The four Belgian Malinois officers of the Gallup Police Department acquitted themselves well at the combined training and competition four-day meet. Two of them earned trophies as they took on an estimated 70 others in different events.

Kwinto, handled by Jessie Diaz, placed third overall in the Narcotics Scramble which involves sniffing out drugs from different hiding places. Nero, handled by Angelo Cellicion, placed second in the Hard Dog contest, which attempts to measure his ability to keep attacking the perp -in this case a well-padded decoy – until he is down on the ground and unable to fight back. Nero also took third in the Obstacle Course and in the Fast Dog categories.

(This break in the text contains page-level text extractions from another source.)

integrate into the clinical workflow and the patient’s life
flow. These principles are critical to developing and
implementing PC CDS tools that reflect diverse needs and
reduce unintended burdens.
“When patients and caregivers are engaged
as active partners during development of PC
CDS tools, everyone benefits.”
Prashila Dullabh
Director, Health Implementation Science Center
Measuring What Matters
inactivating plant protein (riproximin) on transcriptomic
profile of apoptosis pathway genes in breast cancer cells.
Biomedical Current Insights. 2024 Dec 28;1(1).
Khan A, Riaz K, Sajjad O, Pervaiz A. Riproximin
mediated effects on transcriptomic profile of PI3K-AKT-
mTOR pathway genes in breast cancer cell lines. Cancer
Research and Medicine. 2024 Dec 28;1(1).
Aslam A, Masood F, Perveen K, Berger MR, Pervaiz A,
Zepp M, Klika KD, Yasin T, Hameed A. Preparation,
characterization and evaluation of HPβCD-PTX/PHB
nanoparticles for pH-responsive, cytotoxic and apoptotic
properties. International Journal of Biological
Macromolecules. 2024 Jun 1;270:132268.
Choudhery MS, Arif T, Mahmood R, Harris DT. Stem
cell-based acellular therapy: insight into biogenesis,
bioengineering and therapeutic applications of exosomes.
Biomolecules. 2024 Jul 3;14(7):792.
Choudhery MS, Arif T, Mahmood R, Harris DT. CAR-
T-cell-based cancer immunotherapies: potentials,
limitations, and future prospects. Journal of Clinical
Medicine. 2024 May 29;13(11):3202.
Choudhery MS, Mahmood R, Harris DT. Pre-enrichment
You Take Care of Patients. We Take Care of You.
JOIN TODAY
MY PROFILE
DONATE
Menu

A lot of the four days was spent in training as instructors aided the handlers in other aspects of police work that is better done by their four-footed officers; Tracking; Narcotics discovery; and Clearing Buildings. GPD’s regular instructor, Doug Roller of Tactical Canine, would surely approve this additional training since his ability to travel from Los Angeles to Gallup is not always regular in nature, though intense when he is here.

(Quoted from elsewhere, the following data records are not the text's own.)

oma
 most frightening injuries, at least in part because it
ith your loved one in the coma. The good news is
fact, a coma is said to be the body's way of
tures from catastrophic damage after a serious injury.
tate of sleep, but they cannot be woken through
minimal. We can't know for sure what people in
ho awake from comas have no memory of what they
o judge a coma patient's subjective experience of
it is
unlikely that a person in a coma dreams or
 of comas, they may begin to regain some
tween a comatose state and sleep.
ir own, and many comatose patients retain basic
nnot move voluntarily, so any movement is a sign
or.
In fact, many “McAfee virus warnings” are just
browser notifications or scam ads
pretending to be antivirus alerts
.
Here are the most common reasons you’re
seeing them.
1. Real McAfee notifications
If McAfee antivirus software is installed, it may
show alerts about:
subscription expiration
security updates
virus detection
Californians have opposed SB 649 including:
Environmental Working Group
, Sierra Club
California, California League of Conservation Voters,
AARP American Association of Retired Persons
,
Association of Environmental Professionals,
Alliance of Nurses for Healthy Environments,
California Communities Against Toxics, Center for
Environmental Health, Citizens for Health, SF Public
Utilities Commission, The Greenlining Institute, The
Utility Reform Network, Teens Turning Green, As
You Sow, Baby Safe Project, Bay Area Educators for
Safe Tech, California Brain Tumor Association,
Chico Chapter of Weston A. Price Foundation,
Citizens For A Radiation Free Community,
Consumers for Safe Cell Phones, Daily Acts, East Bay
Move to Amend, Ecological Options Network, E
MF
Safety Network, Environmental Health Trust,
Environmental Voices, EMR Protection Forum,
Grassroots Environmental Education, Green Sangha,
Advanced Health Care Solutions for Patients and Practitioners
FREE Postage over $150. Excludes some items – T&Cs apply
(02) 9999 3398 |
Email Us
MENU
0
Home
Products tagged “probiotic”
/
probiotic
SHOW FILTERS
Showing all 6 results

GPD chose Houston this year for the training and competition instead of Indiana, where they had gone before. Lt. Edwin Yazzie with 18-years on the force is in charge of the canine officers and their handlers. Two other dogs are also on the force: Kuno, handled by Matt Graham; and Jayko, handled by Terrence Peyketewa.

“Everything was made possible by the chief and captain on down,” Yazzie said.

Peyketewa said that he and his 4-year-old partner Jayko engaged in tactical and tracking training activities.

The Gallup Police Department has used canines since the late 1980’s as a vital part of keeping the peace. The dogs live with the humans although the city provides dog food and necessary medical care. They are worthy contributors that deserve to be mentioned and awarded, just like their human counterparts.

“K9s have the full support of the mayor, city manager and council,” Capt. Rick White said.